START Excerpt to read
- Location of Creston in Ogle County, Illinois.
- Coordinates: 41°55′51″N 88°57′56″W﻿ / ﻿41.93083°N 88.96556°W
- Country: United States
- State: Illinois
- County: Ogle
- Township: Dement

Area
- • Total: 1.15 sq mi (2.97 km^{2})
- • Land: 1.15 sq mi (2.97 km^{2})
- • Water: 0 sq mi (0.00 km^{2})
- Elevation: 906 ft (276 m)

Population (2020)
- • Total: 627
- • Density: 547.2/sq mi (211.26/km^{2})
- Time zone: UTC-6 (CST)
- • Summer (DST): UTC-5 (CDT)
- ZIP code: 60113
- Area code: 815
- FIPS code: 17-17471
- GNIS feature ID: 2398647
- Website: www.villageofcreston.org

= Creston, Illinois =

Creston is a village in Ogle County, Illinois, United States. The population was 627 at the 2020 census, down from 662 in 2010.

==History==
Creston was named for its supposed location on the highest point of land between Chicago and the Mississippi River.

==Geography==
According to the 2010 census, Creston has a total area of 1.14 sqmi, all land.
END Excerpt to read
START Supplied data
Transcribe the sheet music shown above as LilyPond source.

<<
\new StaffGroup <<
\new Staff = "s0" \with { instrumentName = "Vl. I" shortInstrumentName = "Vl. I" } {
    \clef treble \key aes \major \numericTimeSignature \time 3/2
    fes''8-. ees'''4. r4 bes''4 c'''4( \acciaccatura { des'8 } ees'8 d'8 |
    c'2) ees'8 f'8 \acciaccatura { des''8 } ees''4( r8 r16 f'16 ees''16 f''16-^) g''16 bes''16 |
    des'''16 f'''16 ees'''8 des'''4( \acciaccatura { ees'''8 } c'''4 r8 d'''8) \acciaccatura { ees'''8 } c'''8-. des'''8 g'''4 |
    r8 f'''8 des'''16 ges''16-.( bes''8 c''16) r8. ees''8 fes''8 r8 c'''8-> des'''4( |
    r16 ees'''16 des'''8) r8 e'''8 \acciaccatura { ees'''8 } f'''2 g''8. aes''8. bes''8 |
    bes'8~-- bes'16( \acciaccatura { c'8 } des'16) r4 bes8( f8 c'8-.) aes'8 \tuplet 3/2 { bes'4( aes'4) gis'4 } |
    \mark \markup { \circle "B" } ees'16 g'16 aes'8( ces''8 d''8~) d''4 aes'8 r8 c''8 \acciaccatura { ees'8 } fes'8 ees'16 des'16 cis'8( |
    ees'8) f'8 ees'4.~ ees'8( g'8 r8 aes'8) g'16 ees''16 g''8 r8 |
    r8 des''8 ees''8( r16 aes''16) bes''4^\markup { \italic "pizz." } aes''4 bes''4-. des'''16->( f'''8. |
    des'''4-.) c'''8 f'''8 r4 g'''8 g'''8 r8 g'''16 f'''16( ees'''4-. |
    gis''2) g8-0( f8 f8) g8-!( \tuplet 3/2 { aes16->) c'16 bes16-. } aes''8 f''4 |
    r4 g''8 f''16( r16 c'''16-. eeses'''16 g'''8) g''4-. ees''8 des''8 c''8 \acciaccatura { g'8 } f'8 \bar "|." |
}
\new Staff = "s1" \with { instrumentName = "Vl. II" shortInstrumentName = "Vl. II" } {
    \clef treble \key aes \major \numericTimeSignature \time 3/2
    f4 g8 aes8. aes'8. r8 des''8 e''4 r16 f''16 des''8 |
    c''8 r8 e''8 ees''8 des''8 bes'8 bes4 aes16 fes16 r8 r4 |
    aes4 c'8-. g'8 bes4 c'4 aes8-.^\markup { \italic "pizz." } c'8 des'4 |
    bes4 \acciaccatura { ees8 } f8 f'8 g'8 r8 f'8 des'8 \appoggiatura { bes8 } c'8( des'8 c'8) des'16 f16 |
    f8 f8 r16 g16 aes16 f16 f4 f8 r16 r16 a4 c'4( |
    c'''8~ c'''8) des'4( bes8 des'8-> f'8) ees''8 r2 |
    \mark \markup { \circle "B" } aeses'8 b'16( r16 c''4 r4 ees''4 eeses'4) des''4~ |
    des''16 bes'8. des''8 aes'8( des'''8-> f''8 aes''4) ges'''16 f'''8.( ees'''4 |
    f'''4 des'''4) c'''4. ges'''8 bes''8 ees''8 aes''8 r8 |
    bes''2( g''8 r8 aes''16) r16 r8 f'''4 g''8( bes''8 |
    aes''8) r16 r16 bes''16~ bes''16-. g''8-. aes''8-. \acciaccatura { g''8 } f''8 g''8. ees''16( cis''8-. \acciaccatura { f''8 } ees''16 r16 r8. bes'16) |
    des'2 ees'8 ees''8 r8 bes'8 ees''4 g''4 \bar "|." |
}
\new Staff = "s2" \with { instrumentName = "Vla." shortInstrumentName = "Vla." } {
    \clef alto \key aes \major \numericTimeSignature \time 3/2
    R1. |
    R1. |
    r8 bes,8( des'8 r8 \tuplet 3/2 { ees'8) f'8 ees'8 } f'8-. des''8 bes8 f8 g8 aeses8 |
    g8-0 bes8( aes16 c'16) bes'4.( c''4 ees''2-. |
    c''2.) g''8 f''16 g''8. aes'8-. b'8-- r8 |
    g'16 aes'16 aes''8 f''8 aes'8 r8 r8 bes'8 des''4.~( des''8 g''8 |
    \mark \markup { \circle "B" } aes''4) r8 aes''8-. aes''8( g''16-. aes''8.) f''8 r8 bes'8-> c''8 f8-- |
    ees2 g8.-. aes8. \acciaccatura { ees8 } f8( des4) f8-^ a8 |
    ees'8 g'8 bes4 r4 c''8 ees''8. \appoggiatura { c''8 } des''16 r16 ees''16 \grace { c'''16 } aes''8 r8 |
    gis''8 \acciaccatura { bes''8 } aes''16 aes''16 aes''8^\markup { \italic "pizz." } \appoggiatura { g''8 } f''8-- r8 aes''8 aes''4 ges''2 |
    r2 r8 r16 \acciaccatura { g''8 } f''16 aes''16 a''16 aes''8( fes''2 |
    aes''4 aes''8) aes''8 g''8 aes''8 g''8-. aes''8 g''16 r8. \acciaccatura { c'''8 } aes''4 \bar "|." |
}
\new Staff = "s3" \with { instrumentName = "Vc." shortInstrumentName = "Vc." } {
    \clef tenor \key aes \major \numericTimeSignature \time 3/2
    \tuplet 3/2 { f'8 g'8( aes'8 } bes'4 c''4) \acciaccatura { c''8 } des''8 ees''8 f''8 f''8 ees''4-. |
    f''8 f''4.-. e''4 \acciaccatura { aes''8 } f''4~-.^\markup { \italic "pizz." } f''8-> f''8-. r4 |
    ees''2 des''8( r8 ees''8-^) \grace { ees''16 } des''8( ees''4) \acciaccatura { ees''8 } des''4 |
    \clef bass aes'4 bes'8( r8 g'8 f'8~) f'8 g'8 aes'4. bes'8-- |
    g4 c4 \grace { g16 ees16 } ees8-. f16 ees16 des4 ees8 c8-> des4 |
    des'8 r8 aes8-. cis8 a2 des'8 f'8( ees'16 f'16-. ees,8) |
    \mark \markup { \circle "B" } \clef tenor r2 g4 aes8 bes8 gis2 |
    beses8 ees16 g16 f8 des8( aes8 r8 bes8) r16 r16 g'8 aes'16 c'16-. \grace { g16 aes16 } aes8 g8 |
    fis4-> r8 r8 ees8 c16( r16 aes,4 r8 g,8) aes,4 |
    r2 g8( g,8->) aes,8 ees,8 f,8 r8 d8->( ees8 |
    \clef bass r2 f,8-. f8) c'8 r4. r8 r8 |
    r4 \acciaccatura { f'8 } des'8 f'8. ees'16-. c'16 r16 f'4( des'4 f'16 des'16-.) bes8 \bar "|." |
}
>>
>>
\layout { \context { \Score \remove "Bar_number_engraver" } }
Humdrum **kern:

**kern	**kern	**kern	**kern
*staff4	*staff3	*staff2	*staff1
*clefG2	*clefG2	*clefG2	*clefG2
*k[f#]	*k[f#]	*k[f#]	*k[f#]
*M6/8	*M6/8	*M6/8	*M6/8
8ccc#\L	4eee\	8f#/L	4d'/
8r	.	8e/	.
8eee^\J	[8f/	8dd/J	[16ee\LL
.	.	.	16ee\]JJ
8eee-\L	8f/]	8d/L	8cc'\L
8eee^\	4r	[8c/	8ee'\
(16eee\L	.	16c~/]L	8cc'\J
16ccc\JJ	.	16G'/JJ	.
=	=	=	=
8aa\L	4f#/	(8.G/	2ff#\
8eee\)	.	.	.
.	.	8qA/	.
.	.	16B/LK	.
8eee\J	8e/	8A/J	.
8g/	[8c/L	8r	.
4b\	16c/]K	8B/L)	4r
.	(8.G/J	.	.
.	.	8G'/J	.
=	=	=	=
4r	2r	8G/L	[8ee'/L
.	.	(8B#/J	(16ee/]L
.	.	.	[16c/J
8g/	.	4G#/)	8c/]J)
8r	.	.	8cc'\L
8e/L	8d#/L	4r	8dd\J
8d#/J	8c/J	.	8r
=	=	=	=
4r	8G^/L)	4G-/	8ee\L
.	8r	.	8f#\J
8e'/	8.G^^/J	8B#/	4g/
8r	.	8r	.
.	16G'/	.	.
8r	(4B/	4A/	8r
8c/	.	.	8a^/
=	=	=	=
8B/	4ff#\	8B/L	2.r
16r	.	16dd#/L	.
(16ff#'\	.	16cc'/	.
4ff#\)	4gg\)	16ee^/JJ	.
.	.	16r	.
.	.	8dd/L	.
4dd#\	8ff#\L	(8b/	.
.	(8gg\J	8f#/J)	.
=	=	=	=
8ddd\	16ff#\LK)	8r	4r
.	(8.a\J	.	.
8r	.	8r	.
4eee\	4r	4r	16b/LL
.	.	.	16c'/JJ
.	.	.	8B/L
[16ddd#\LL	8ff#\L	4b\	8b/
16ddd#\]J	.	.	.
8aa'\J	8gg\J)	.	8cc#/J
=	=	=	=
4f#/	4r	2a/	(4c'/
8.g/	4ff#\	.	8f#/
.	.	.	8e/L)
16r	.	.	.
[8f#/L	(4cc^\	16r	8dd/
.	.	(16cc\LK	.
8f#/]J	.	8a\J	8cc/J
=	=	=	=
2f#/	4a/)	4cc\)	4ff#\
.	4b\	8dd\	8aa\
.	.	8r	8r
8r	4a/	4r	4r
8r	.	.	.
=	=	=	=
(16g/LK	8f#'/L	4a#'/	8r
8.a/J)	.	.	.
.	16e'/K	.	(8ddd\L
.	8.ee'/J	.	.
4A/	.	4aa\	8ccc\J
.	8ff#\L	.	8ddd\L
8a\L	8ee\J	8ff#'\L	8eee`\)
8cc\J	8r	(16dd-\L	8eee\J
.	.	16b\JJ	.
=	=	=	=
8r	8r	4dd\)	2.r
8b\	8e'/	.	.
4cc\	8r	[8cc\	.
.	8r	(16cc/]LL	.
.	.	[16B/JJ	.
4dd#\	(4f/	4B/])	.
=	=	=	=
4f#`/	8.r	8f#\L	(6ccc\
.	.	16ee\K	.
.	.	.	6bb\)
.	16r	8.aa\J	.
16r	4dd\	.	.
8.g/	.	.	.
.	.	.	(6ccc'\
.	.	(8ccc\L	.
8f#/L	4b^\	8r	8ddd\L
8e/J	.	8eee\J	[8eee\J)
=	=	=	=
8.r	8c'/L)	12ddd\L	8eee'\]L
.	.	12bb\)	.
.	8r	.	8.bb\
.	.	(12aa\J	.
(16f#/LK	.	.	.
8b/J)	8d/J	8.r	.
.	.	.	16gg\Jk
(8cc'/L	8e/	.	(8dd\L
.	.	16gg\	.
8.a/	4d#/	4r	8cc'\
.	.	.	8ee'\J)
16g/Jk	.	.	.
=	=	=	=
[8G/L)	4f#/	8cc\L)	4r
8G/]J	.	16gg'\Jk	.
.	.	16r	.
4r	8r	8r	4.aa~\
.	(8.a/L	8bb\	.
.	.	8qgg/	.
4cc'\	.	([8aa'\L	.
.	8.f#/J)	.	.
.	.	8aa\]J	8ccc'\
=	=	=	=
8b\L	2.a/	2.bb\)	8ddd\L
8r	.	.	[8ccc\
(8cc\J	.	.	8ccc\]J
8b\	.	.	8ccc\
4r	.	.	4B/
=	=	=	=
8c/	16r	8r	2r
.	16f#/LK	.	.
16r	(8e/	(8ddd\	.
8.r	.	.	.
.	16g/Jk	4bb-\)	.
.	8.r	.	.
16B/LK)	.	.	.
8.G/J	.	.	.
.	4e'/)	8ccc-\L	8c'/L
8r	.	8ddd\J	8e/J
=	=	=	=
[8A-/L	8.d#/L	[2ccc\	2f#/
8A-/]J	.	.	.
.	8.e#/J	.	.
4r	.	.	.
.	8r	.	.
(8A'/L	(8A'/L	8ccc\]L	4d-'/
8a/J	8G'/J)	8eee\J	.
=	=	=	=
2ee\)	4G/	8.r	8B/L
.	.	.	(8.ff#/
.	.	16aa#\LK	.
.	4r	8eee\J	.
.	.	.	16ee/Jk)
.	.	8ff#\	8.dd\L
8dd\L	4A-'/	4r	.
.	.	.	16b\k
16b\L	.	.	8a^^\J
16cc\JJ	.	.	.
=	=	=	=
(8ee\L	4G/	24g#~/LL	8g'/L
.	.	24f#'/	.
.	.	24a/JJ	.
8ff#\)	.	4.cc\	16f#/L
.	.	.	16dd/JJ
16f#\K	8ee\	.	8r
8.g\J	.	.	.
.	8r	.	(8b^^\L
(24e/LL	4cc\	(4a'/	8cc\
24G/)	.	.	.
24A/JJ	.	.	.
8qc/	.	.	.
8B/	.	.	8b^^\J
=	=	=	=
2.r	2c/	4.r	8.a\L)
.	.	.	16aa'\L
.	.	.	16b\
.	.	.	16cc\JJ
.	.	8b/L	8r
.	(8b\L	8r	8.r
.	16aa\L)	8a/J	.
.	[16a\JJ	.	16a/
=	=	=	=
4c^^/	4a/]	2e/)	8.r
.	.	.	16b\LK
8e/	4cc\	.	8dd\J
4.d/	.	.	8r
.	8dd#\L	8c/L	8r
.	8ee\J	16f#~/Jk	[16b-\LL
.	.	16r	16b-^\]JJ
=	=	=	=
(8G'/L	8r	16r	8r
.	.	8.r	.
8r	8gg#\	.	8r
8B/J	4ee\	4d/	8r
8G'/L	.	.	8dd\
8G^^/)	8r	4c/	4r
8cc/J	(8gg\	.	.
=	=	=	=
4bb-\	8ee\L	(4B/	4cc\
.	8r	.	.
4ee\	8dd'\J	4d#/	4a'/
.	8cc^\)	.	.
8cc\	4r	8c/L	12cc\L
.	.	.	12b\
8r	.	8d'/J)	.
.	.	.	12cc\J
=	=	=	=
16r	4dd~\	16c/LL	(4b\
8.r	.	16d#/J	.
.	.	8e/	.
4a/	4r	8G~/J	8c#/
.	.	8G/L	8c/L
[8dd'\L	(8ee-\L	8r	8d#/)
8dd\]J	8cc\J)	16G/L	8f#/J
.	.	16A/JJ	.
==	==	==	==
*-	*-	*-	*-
END Supplied data
• What to work on:
1. List the country, state, county and township that the Creston, Illinois page gives for the village.
2. From the Creston, Illinois page, copy word for word the passage from "- Coordinates: 41°55′51″N" to "906 ft (276 m)".
The items are not needed for any of the work here.

• Per-task answers:
1.
- Country: United States
- State: Illinois
- County: Ogle
- Township: Dement

2.
- Coordinates: 41°55′51″N 88°57′56″W﻿ / ﻿41.93083°N 88.96556°W
- Country: United States
- State: Illinois
- County: Ogle
- Township: Dement

Area
- • Total: 1.15 sq mi (2.97 km^{2})
- • Land: 1.15 sq mi (2.97 km^{2})
- • Water: 0 sq mi (0.00 km^{2})
- Elevation: 906 ft (276 m)